------ Input data ------

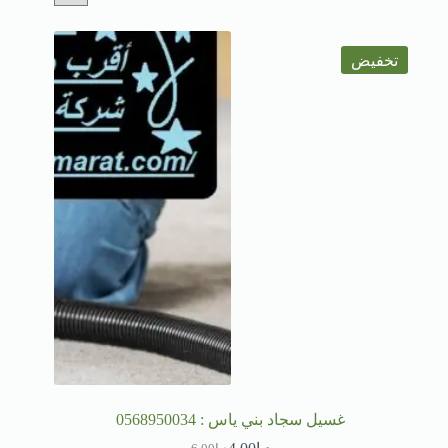
تخفيض
غسيل سجاد بني ياس : 0568950034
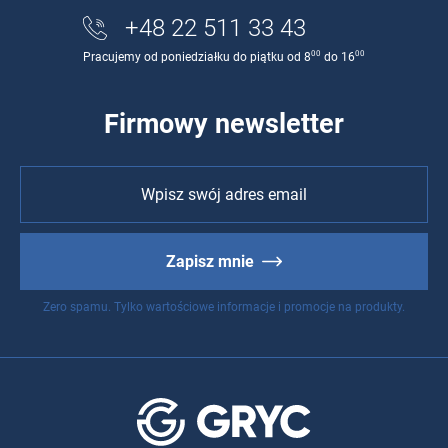
+48 22 511 33 43
00
00
Pracujemy od poniedziałku do piątku od 8
do 16
Firmowy newsletter
Zapisz mnie
Zero spamu. Tylko wartościowe informacje i promocje na produkty.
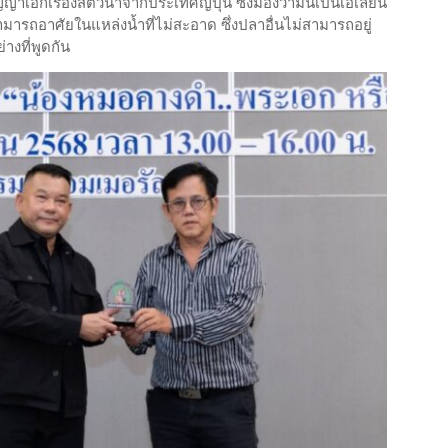
าเอกเรื่องสัตว์น้ำจากประเทศญี่ปุ่น ซึ่งมองว่ามันเป็นเอเลี่ยน
มารถอาศัยในแหล่งน้ำที่ไม่สะอาด ซึ่งปลาอื่นไม่สามารถอยู่
างที่พูดกัน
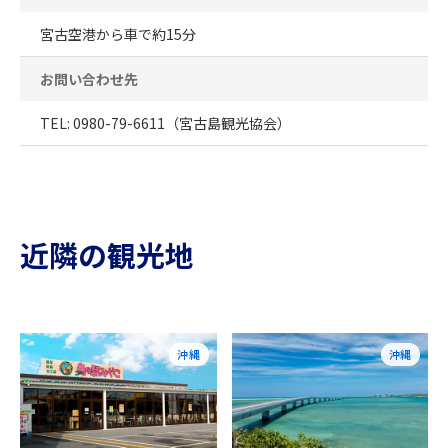
宮古空港から車で約15分
お問い合わせ先
TEL: 0980-79-6611（宮古島観光協会）
近隣の観光地
沖縄
沖縄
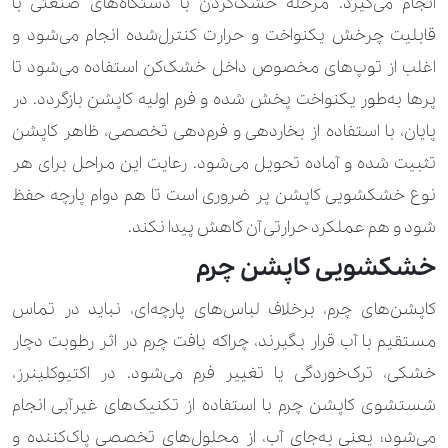
انجام می‌گیرد. مرحله خشک‌کردن با دستگاه‌های صنعتی با
560.000 تومان
تور عروس کار شده
قابلیت چرخش یکنواخت و حرارت کنترل‌شده انجام می‌شود و
120.000 تومان
170.000 تومان
تیشرت
اغلب از توپ‌های مخصوص داخل خشک‌کن استفاده می‌شود تا
پرها به‌طور یکنواخت پخش شده و فرم اولیه کاپشن بازگردد. در
60.000 تومان
100.000 تومان
جلیقه
پایان، با استفاده از بخاردهی و فرم‌دهی تخصصی، ظاهر کاپشن
90.000 تومان
جوراب
تثبیت شده و آماده تحویل می‌شود. رعایت این مراحل برای هر
نوع خشکشویی کاپشن پر ضروری است تا هم دوام پارچه حفظ
210.000 تومان
350.000 تومان
چادر
شود و هم عملکرد حرارتی آن کاهش پیدا نکند.
1.190.000 تومان
چمدان بزرگ
خشکشویی کاپشن چرم
560.000 تومان
چمدان کوچک و کابینی
کاپشن‌های چرم، برخلاف لباس‌های پارچه‌ای، نباید در تماس
840.000 تومان
چمدان متوسط
مستقیم با آب قرار بگیرند، چراکه بافت چرم در اثر رطوبت دچار
خشکی، ترک‌خوردگی یا تغییر فرم می‌شود. در اکتیوکلینرز،
210.000 تومان
حوله استخری
شستشوی کاپشن چرم با استفاده از تکنیک‌های غیرآبی انجام
350.000 تومان
حوله تن‌پوش
می‌شود؛ یعنی به‌جای آب، از محلول‌های تخصصی پاک‌کننده و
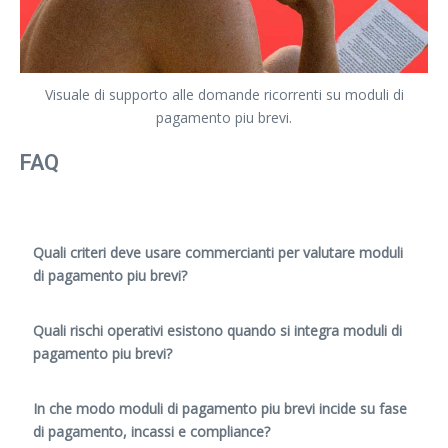
Visuale di supporto alle domande ricorrenti su moduli di
pagamento piu brevi.
FAQ
Quali criteri deve usare commercianti per valutare moduli
di pagamento piu brevi?
Quali rischi operativi esistono quando si integra moduli di
pagamento piu brevi?
In che modo moduli di pagamento piu brevi incide su fase
di pagamento, incassi e compliance?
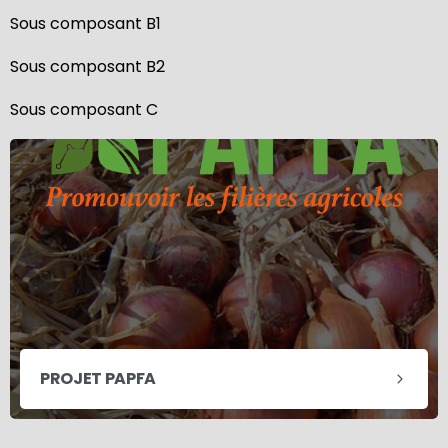
Sous composant B1
Sous composant B2
Sous composant C
PROJET PAPFA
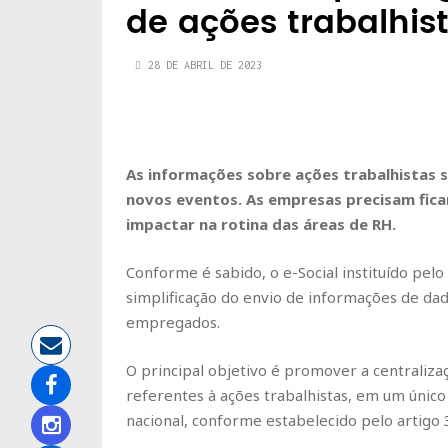
de ações trabalhis
28 DE ABRIL DE 2023
As informações sobre ações trabalhistas s
novos eventos. As empresas precisam ficar
impactar na rotina das áreas de RH.
Conforme é sabido, o e-Social instituído pel
simplificação do envio de informações de dado
empregados.
O principal objetivo é promover a centralizaç
referentes à ações trabalhistas, em um único
nacional, conforme estabelecido pelo artigo 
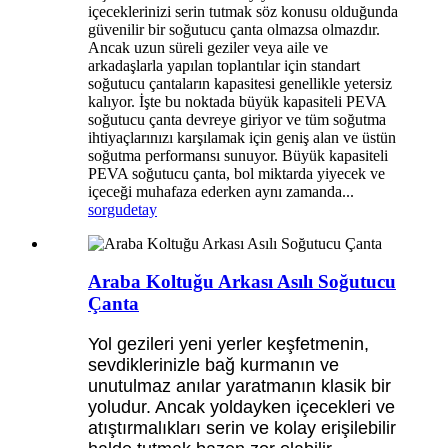
içeceklerinizi serin tutmak söz konusu olduğunda
güvenilir bir soğutucu çanta olmazsa olmazdır.
Ancak uzun süreli geziler veya aile ve
arkadaşlarla yapılan toplantılar için standart
soğutucu çantaların kapasitesi genellikle yetersiz
kalıyor. İşte bu noktada büyük kapasiteli PEVA
soğutucu çanta devreye giriyor ve tüm soğutma
ihtiyaçlarınızı karşılamak için geniş alan ve üstün
soğutma performansı sunuyor. Büyük kapasiteli
PEVA soğutucu çanta, bol miktarda yiyecek ve
içeceği muhafaza ederken aynı zamanda...
sorgu
detay
Araba Koltuğu Arkası Asılı Soğutucu
Çanta
Yol gezileri yeni yerler keşfetmenin,
sevdiklerinizle bağ kurmanın ve
unutulmaz anılar yaratmanın klasik bir
yoludur. Ancak yoldayken içecekleri ve
atıştırmalıkları serin ve kolay erişilebilir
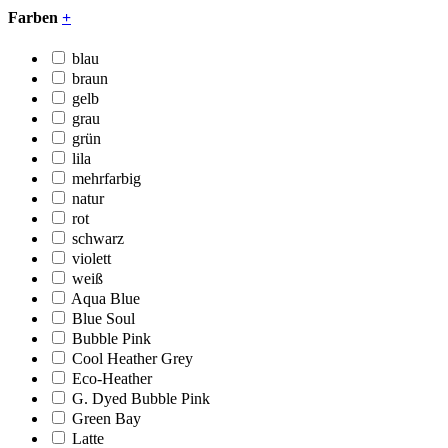
Farben
+
blau
braun
gelb
grau
grün
lila
mehrfarbig
natur
rot
schwarz
violett
weiß
Aqua Blue
Blue Soul
Bubble Pink
Cool Heather Grey
Eco-Heather
G. Dyed Bubble Pink
Green Bay
Latte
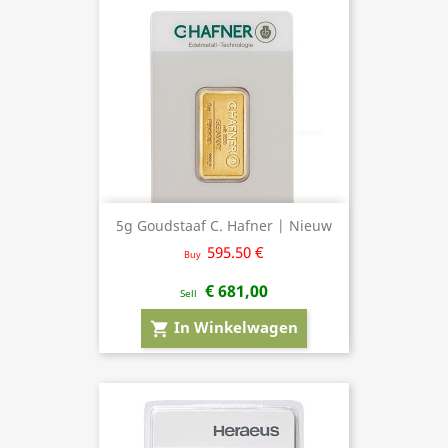
5g Goudstaaf C. Hafner | Nieuw
595.50 €
Buy
€ 681,00
Sell
In Winkelwagen
shopping_cart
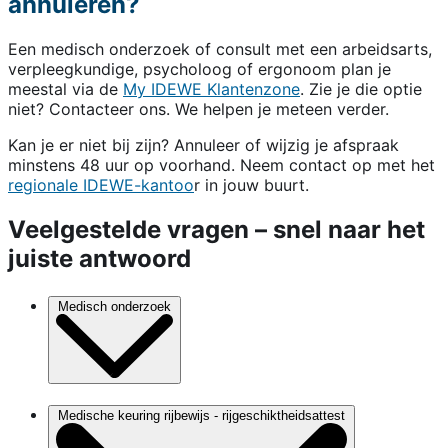
annuleren?
Een medisch onderzoek of consult met een arbeidsarts,
verpleegkundige, psycholoog of ergonoom plan je
meestal via de
My IDEWE Klantenzone
. Zie je die optie
niet? Contacteer ons. We helpen je meteen verder.
Kan je er niet bij zijn? Annuleer of wijzig je afspraak
minstens 48 uur op voorhand. Neem contact op met het
regionale IDEWE-kantoo
r in jouw buurt.
Veelgestelde vragen – snel naar het
juiste antwoord
Medisch onderzoek
Medische keuring rijbewijs - rijgeschiktheidsattest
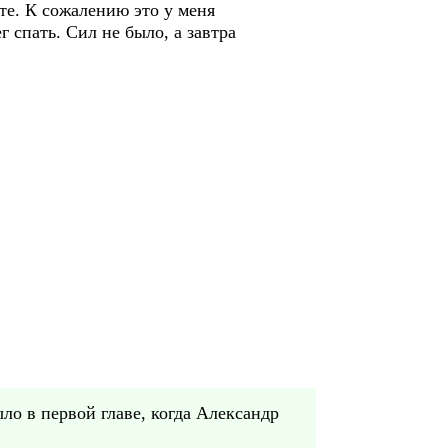
те. К сожалению это у меня
 спать. Сил не было, а завтра
ло в первой главе, когда Александр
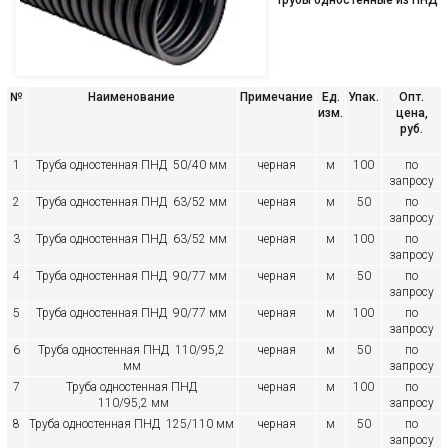
Трубы одностенные из ПНД
№
Наименование
Примечание
Ед.
Упак.
Опт.
изм.
цена,
руб.
1
Труба одностенная ПНД 50/40 мм
черная
м
100
по
запросу
2
Труба одностенная ПНД 63/52 мм
черная
м
50
по
запросу
3
Труба одностенная ПНД 63/52 мм
черная
м
100
по
запросу
4
Труба одностенная ПНД 90/77 мм
черная
м
50
по
запросу
5
Труба одностенная ПНД 90/77 мм
черная
м
100
по
запросу
6
Труба одностенная ПНД 110/95,2
черная
м
50
по
мм
запросу
7
Труба одностенная ПНД
черная
м
100
по
110/95,2 мм
запросу
8
Труба одностенная ПНД 125/110 мм
черная
м
50
по
запросу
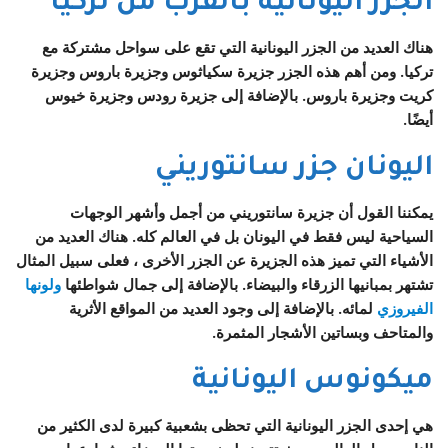
الجزر اليونانية بالقرب من تركيا
هناك العديد من الجزر اليونانية التي تقع على سواحل مشتركة مع
تركيا. ومن أهم هذه الجزر جزيرة سكياثوس وجزيرة باروس وجزيرة
كريت وجزيرة باروس. بالإضافة إلى جزيرة رودس وجزيرة خيوس
أيضًا.
اليونان جزر سانتوريني
يمكننا القول أن جزيرة سانتوريني من أجمل وأشهر الوجهات
السياحية ليس فقط في اليونان بل في العالم كله. هناك العديد من
الأشياء التي تميز هذه الجزيرة عن الجزر الأخرى ، فعلى سبيل المثال
تشتهر بمبانيها الزرقاء والبيضاء. بالإضافة إلى جمال شواطئها
ولونها
الفيروزي
لمائه. بالإضافة إلى وجود العديد من المواقع الأثرية
والمتاحف وبساتين الأشجار المثمرة.
ميكونوس اليونانية
هي إحدى الجزر اليونانية التي تحظى بشعبية كبيرة لدى الكثير من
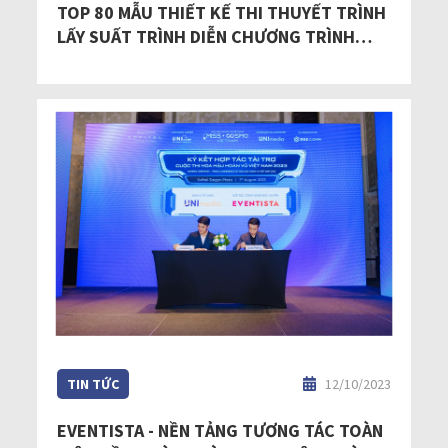
TOP 80 MẪU THIẾT KẾ THI THUYẾT TRÌNH
LẤY SUẤT TRÌNH DIỄN CHƯƠNG TRÌNH
FASHION SHOW “QUẢNG BÁ VĂN HÓA DÂN
TỘC” HOA HẬU HOÀN VŨ VIỆT NAM 2023
TIN TỨC
12/10/2023
EVENTISTA - NỀN TẢNG TƯƠNG TÁC TOÀN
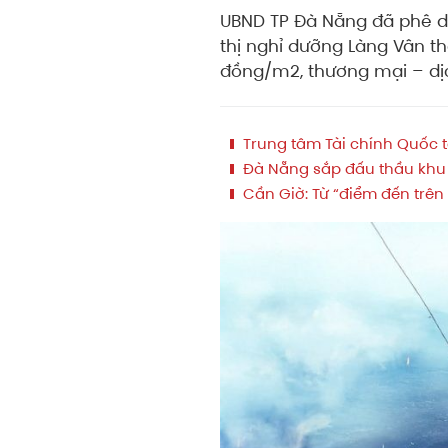
UBND TP Đà Nẵng đã phê duy
thị nghỉ dưỡng Làng Vân the
đồng/m2, thương mại – dịch
Trung tâm Tài chính Quốc t
Đà Nẵng sắp đấu thầu khu đ
Cần Giờ: Từ “điểm đến trên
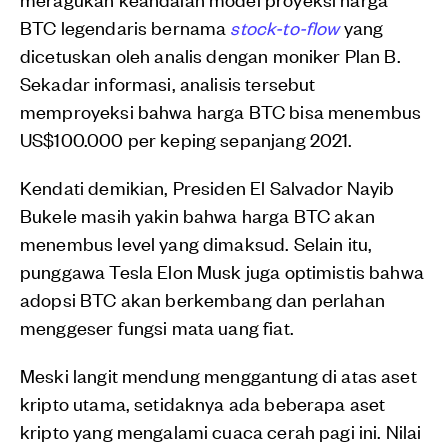
BTC legendaris bernama
stock-to-flow
yang
dicetuskan oleh analis dengan moniker Plan B.
Sekadar informasi, analisis tersebut
memproyeksi bahwa harga BTC bisa menembus
US$100.000 per keping sepanjang 2021.
Kendati demikian, Presiden El Salvador Nayib
Bukele masih yakin bahwa harga BTC akan
menembus level yang dimaksud. Selain itu,
punggawa Tesla Elon Musk juga optimistis bahwa
adopsi BTC akan berkembang dan perlahan
menggeser fungsi mata uang fiat.
Meski langit mendung menggantung di atas aset
kripto utama, setidaknya ada beberapa aset
kripto yang mengalami cuaca cerah pagi ini. Nilai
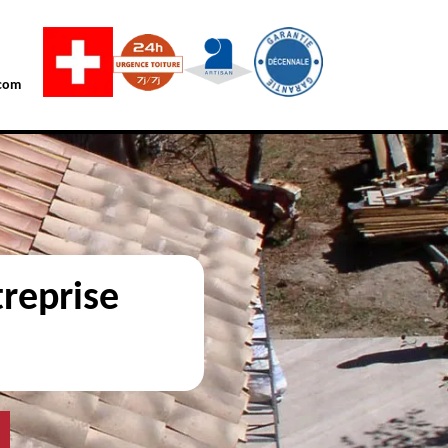
com
reprise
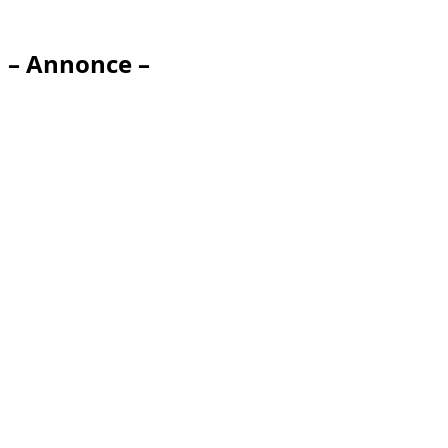
– Annonce –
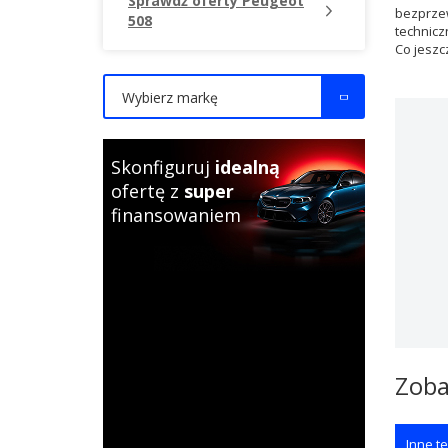
Sprawdź oferty Peugeot
bezprzew
508
technicz
Co jeszc
Wybierz markę
Skonfiguruj
idealną
ofertę z
super
finansowaniem
Zoba
Inne te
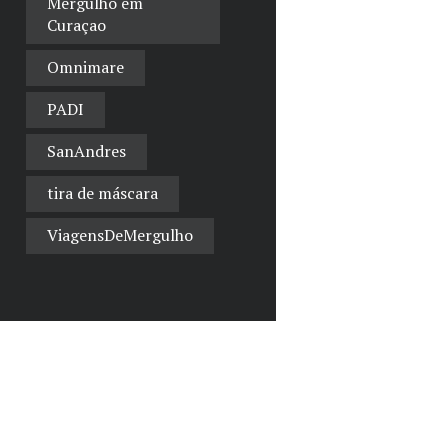
Mergulho em
Curaçao
Omnimare
PADI
SanAndres
tira de máscara
ViagensDeMergulho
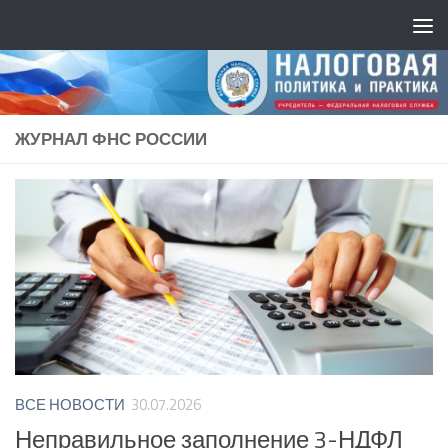
ЖУРНАЛ ФНС РОССИИ
ВСЕ НОВОСТИ
30.07.2026
Неправильное заполнение 3-НДФЛ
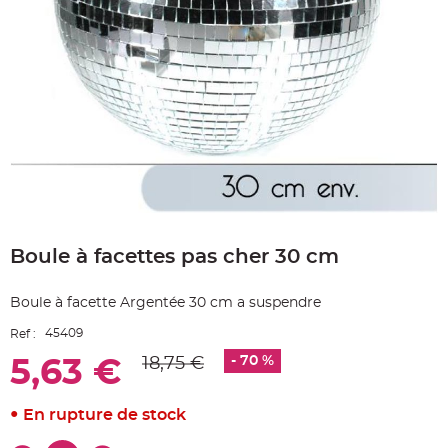
e
A
r
t
i
c
l
e
L
u
m
i
n
e
u
x
Skip
B
to
a
Boule à facettes pas cher 30 cm
the
l
beginning
l
o
of
n
Boule à facette Argentée 30 cm a suspendre
the
m
a
images
r
45409
Ref :
gallery
i
a
- 70 %
18,75 €
5,63 €
g
e
&
H
En rupture de stock
é
l
i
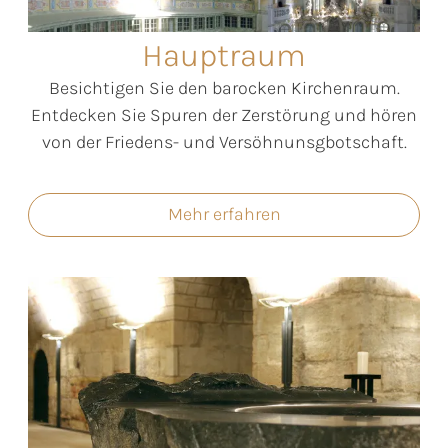
Hauptraum
Besichtigen Sie den barocken Kirchenraum.
Entdecken Sie Spuren der Zerstörung und hören
von der Friedens- und Versöhnunsgbotschaft.
Mehr erfahren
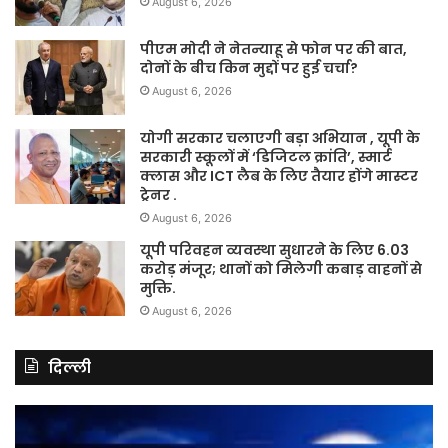
August 6, 2026
पीएम मोदी ने नेतन्याहू से फोन पर की बात,
दोनों के बीच किन मुद्दों पर हुई चर्चा?
August 6, 2026
योगी सरकार चलाएगी बड़ा अभियान , यूपी के
सरकारी स्कूलों में ‘डिजिटल क्रांति’, स्मार्ट
क्लास और ICT लैब के लिए तैयार होंगे मास्टर
ट्रेनर .
August 6, 2026
यूपी परिवहन व्यवस्था सुधारने के लिए 6.03
करोड़ मंजूर; थानों को मिलेगी कबाड़ वाहनों से
मुक्ति.
August 6, 2026
दिल्ली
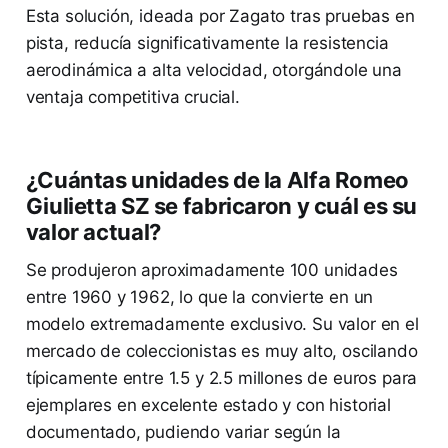
Esta solución, ideada por Zagato tras pruebas en
pista, reducía significativamente la resistencia
aerodinámica a alta velocidad, otorgándole una
ventaja competitiva crucial.
¿Cuántas unidades de la Alfa Romeo
Giulietta SZ se fabricaron y cuál es su
valor actual?
Se produjeron aproximadamente 100 unidades
entre 1960 y 1962, lo que la convierte en un
modelo extremadamente exclusivo. Su valor en el
mercado de coleccionistas es muy alto, oscilando
típicamente entre 1.5 y 2.5 millones de euros para
ejemplares en excelente estado y con historial
documentado, pudiendo variar según la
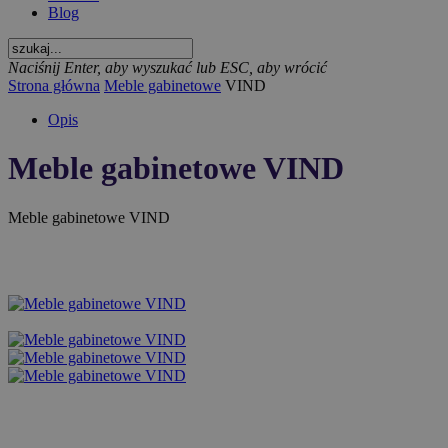
Blog
Naciśnij Enter, aby wyszukać lub ESC, aby wrócić
Strona główna
Meble gabinetowe
VIND
Opis
Meble gabinetowe VIND
Meble gabinetowe VIND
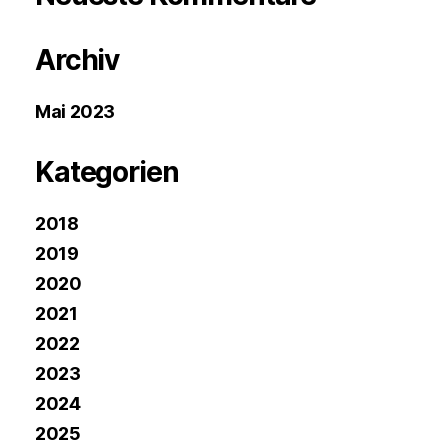
Archiv
Mai 2023
Kategorien
2018
2019
2020
2021
2022
2023
2024
2025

------

-- Task goal --
Please repeat, exactly as written, the lines in the records above, starting with the one that has "Meski langit mendung menggantung di atas aset" and going on through the one that has "क्लास और ICT लैब के लिए तैयार होंगे मास्टर". Pictures are to be left out.

-- Exercise response --
Meski langit mendung menggantung di atas aset
kripto utama, setidaknya ada beberapa aset
kripto yang mengalami cuaca cerah pagi ini. Nilai
com
reprise
– Annonce –
Sprawdź oferty Peugeot
bezprzew
508
technicz
Co jeszc
Wybierz markę
Skonfiguruj
idealną
ofertę z
super
finansowaniem
Zoba
Inne te
Mergulho em
Curaçao
Omnimare
PADI
SanAndres
tira de máscara
ViagensDeMergulho
ЖУРНАЛ ФНС РОССИИ
ВСЕ НОВОСТИ
30.07.2026
Неправильное заполнение 3-НДФЛ
e
A
r
t
i
c
l
e
L
u
m
i
n
e
u
x
Skip
B
to
a
Boule à facettes pas cher 30 cm
the
l
beginning
l
o
of
n
Boule à facette Argentée 30 cm a suspendre
the
m
a
images
r
45409
Ref :
gallery
i
a
- 70 %
18,75 €
5,63 €
g
e
&
H
En rupture de stock
é
l
i
Hauptraum
Besichtigen Sie den barocken Kirchenraum.
Entdecken Sie Spuren der Zerstörung und hören
von der Friedens- und Versöhnunsgbotschaft.
Mehr erfahren
August 6, 2026
पीएम मोदी ने नेतन्याहू से फोन पर की बात,
दोनों के बीच किन मुद्दों पर हुई चर्चा?
August 6, 2026
योगी सरकार चलाएगी बड़ा अभियान , यूपी के
सरकारी स्कूलों में ‘डिजिटल क्रांति’, स्मार्ट
क्लास और ICT लैब के लिए तैयार होंगे मास्टर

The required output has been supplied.